**Work to be completed:**
Could you rewrite the data below, putting "data set" wherever "series" appears and leaving everything else unchanged?

──────────

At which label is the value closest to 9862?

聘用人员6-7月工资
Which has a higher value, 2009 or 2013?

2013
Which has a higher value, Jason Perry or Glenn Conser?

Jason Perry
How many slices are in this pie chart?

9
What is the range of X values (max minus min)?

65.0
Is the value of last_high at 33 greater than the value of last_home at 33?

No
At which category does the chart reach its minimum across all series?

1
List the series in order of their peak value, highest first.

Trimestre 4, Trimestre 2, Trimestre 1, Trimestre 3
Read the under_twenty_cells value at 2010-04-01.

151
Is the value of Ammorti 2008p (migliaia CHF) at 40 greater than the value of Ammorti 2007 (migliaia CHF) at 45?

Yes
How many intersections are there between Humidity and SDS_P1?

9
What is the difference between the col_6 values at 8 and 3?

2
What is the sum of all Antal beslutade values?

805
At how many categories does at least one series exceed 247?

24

──────────

**Solution to the exercise:**
At which label is the value closest to 9862?

聘用人员6-7月工资
Which has a higher value, 2009 or 2013?

2013
Which has a higher value, Jason Perry or Glenn Conser?

Jason Perry
How many slices are in this pie chart?

9
What is the range of X values (max minus min)?

65.0
Is the value of last_high at 33 greater than the value of last_home at 33?

No
At which category does the chart reach its minimum across all data set?

1
List the data set in order of their peak value, highest first.

Trimestre 4, Trimestre 2, Trimestre 1, Trimestre 3
Read the under_twenty_cells value at 2010-04-01.

151
Is the value of Ammorti 2008p (migliaia CHF) at 40 greater than the value of Ammorti 2007 (migliaia CHF) at 45?

Yes
How many intersections are there between Humidity and SDS_P1?

9
What is the difference between the col_6 values at 8 and 3?

2
What is the sum of all Antal beslutade values?

805
At how many categories does at least one data set exceed 247?

24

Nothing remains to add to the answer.